Monument in Kibbutz Re'im, Israel

The Nova Festival Victims Memorial (אנדרטת נרצחי פסטיבל נובה) is a monument commemorating the victims of the Nova music festival massacre during the October 7 attacks. It is located in the Re'im parking lot near Re'im in the Southern District of Israel, where the festival took place on October 6–7, 2023.

== Background ==
=== Festival===
On the night between October 6 and 7, 2023, the Supernova Sukkot Gathering it took place in the Gaza envelope, located in the western Negev desert, approximately 5 km from the Gaza–Israel barrier, near Re'im.

=== Massacre ===

On the morning of October 7, 2023, at 6:30 a.m., which was around sunrise, rockets launched from the Gaza Strip were noticed in the sky. Around 7:00 a.m., a siren warned of an incoming rocket attack, prompting festivalgoers to flee. Subsequently, armed militants for the Al-Qassam Brigades from Hamas, dressed in military attire and using motorcycles, trucks and powered paragliders, surrounded the festival grounds and indiscriminately fired on individuals attempting to escape. The massacre at the festival was the largest terror attack in Israel's history, and the worst Israeli civilian massacre ever.

++++++

EXERCISE DETAILS:
Reproduce word for word the portion of the Nova memorial passage that opens with the words containing "The Nova Festival" and closes with "barrier, near Re'im.".

++++++

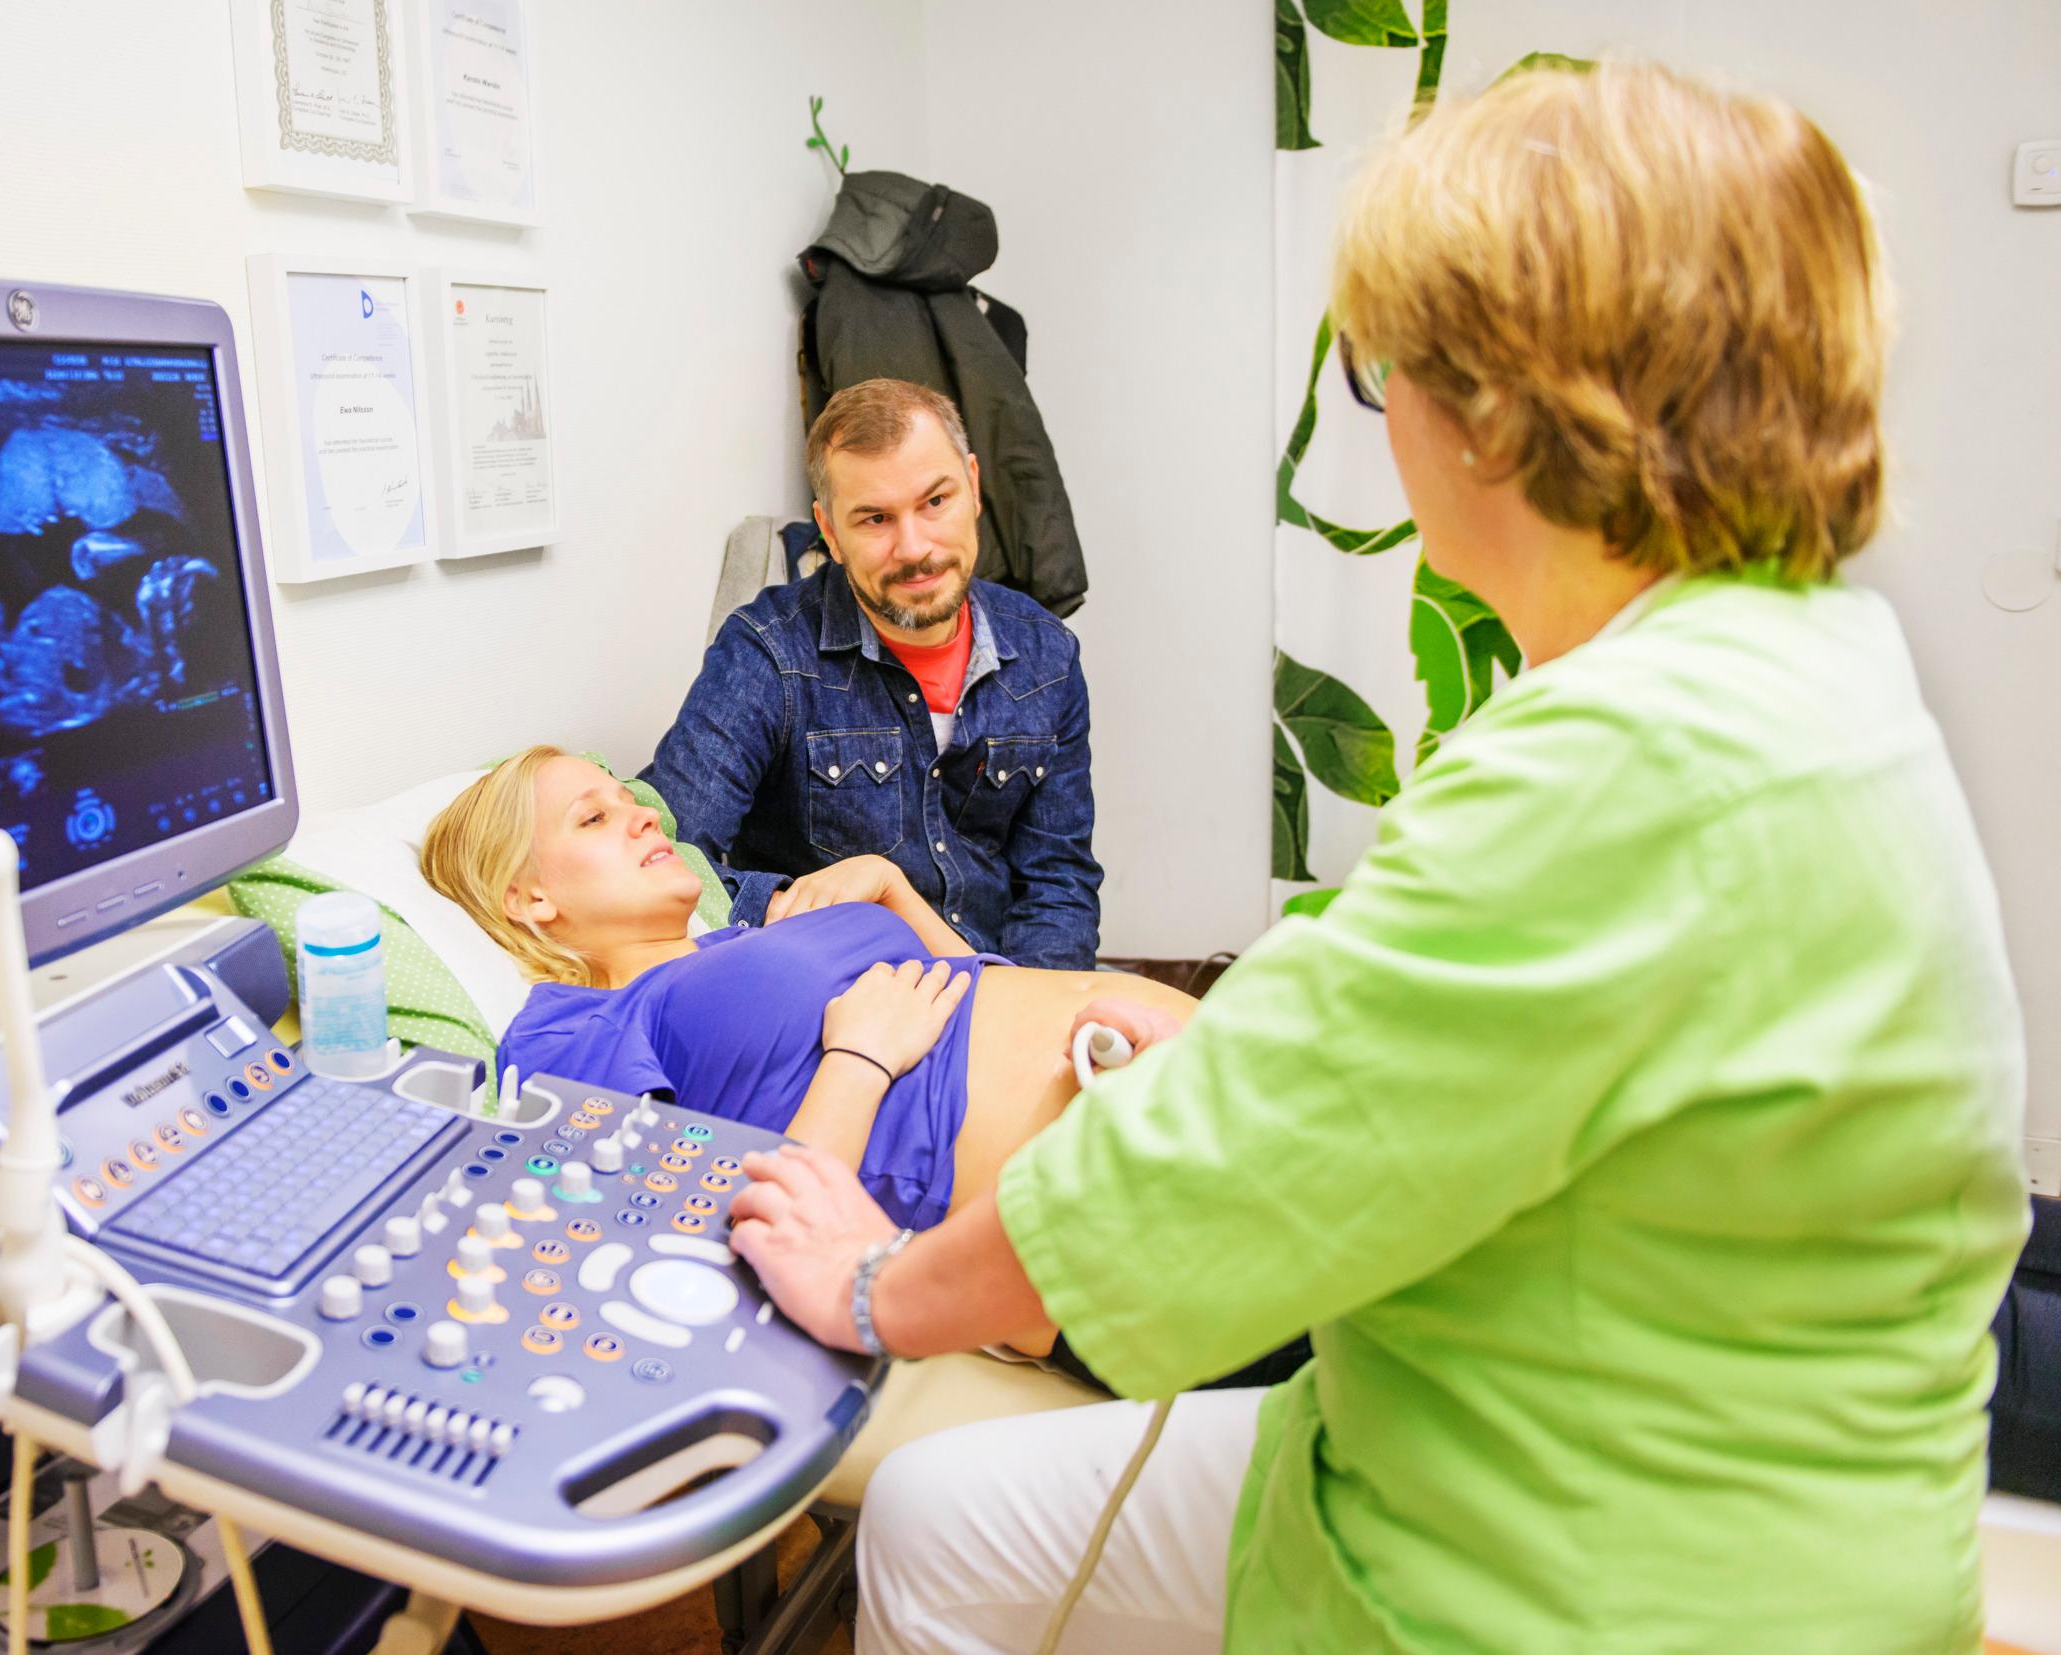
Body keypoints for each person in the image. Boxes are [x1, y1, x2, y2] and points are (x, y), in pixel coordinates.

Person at [724, 62, 2031, 1655]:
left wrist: (873, 1287)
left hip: (1594, 1565)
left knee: (943, 1527)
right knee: (935, 1516)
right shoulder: (1802, 656)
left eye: (1378, 374)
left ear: (1498, 408)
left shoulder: (1625, 760)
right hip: (1686, 1438)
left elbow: (1190, 1183)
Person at [419, 745, 1189, 1342]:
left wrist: (893, 884)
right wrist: (860, 1062)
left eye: (632, 802)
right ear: (530, 897)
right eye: (593, 818)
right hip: (1107, 1210)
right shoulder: (571, 1026)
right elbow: (675, 1238)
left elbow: (959, 986)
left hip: (1177, 1078)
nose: (647, 817)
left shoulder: (744, 935)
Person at [643, 378, 1102, 969]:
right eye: (875, 519)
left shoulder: (1047, 655)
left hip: (1002, 984)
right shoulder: (768, 655)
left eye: (936, 502)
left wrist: (1038, 1008)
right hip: (841, 998)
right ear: (830, 531)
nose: (915, 548)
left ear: (974, 487)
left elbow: (1057, 882)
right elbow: (673, 862)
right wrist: (797, 907)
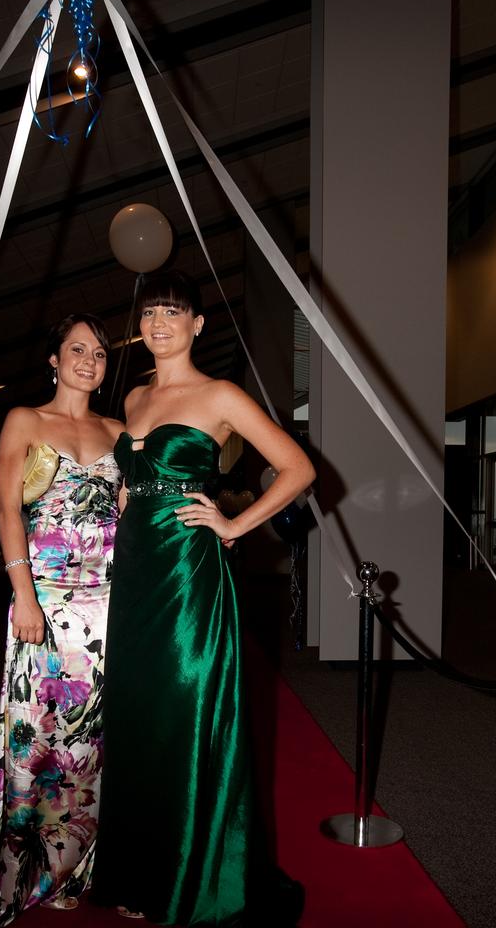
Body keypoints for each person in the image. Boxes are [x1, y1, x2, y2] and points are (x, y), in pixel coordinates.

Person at [92, 271, 315, 926]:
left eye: (173, 311)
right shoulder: (132, 397)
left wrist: (234, 525)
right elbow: (130, 487)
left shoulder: (220, 394)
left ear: (197, 325)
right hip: (133, 575)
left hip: (189, 572)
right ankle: (142, 872)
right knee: (138, 719)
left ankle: (193, 880)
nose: (159, 322)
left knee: (187, 711)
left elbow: (298, 468)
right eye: (151, 312)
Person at [0, 314, 124, 924]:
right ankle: (30, 865)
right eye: (77, 349)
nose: (89, 360)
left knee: (95, 740)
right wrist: (22, 595)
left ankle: (86, 862)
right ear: (53, 359)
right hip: (45, 603)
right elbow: (6, 508)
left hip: (109, 606)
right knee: (37, 739)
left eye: (100, 353)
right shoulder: (25, 420)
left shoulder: (119, 430)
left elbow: (140, 516)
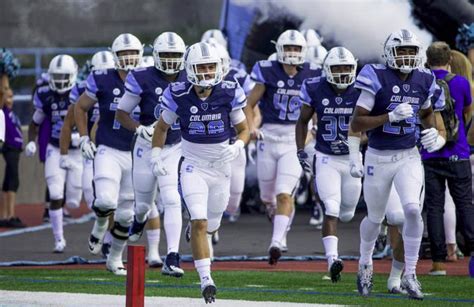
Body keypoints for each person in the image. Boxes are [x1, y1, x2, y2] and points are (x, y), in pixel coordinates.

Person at [349, 29, 445, 300]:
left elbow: (428, 112)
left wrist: (435, 133)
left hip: (408, 155)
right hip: (378, 156)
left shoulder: (425, 78)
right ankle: (365, 262)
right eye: (401, 50)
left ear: (418, 54)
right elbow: (357, 123)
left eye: (410, 50)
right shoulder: (375, 75)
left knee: (413, 211)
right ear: (389, 52)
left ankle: (410, 274)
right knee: (375, 217)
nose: (406, 55)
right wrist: (388, 117)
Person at [151, 42, 249, 303]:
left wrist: (238, 145)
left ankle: (197, 231)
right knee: (200, 221)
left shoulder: (229, 90)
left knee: (212, 225)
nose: (207, 72)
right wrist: (155, 154)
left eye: (211, 66)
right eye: (201, 67)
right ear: (190, 69)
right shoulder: (178, 92)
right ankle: (206, 279)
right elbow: (161, 128)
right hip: (193, 165)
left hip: (221, 167)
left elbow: (244, 129)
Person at [244, 29, 321, 264]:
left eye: (296, 48)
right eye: (288, 48)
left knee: (284, 193)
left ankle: (276, 242)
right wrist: (252, 128)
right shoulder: (267, 70)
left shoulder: (312, 73)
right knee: (269, 198)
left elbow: (317, 106)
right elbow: (249, 105)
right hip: (269, 137)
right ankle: (277, 221)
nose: (291, 53)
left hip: (293, 138)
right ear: (278, 49)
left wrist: (312, 131)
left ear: (303, 51)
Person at [117, 31, 187, 274]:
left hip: (175, 147)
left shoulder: (191, 77)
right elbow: (121, 112)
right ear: (155, 55)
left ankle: (172, 256)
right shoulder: (142, 77)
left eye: (175, 55)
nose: (170, 60)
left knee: (172, 199)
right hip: (146, 147)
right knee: (143, 205)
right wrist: (139, 129)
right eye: (165, 54)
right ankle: (139, 219)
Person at [75, 33, 143, 275]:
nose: (129, 58)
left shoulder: (149, 78)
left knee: (126, 215)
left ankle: (114, 258)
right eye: (124, 54)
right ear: (115, 56)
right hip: (109, 148)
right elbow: (80, 107)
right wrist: (83, 137)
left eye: (132, 53)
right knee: (105, 200)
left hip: (137, 154)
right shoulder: (102, 78)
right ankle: (101, 222)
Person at [296, 47, 361, 282]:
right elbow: (302, 121)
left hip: (351, 157)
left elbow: (370, 127)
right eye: (338, 68)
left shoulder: (363, 88)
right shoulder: (315, 87)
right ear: (327, 70)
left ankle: (381, 231)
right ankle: (333, 260)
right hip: (326, 157)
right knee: (331, 208)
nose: (343, 73)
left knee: (347, 213)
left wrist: (358, 141)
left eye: (346, 68)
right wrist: (301, 150)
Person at [423, 41, 474, 277]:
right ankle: (472, 256)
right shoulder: (461, 82)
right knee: (465, 205)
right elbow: (466, 111)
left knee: (434, 208)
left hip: (430, 153)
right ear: (449, 59)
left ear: (427, 59)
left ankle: (438, 263)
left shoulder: (421, 81)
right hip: (458, 152)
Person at [25, 54, 83, 253]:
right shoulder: (45, 94)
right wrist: (31, 141)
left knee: (76, 200)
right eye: (56, 76)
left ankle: (105, 239)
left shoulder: (83, 91)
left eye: (63, 76)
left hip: (78, 152)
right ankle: (59, 240)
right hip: (55, 148)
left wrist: (83, 137)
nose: (59, 81)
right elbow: (35, 123)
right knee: (56, 193)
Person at [0, 88, 26, 228]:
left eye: (12, 96)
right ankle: (10, 215)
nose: (11, 100)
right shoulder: (2, 112)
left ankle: (4, 216)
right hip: (9, 148)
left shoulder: (10, 113)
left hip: (15, 149)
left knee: (8, 181)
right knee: (13, 180)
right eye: (7, 97)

++++++

PROBLEM SOLUTION:
The Nova Festival Victims Memorial (אנדרטת נרצחי פסטיבל נובה) is a monument commemorating the victims of the Nova music festival massacre during the October 7 attacks. It is located in the Re'im parking lot near Re'im in the Southern District of Israel, where the festival took place on October 6–7, 2023.

== Background ==
=== Festival===
On the night between October 6 and 7, 2023, the Supernova Sukkot Gathering it took place in the Gaza envelope, located in the western Negev desert, approximately 5 km from the Gaza–Israel barrier, near Re'im.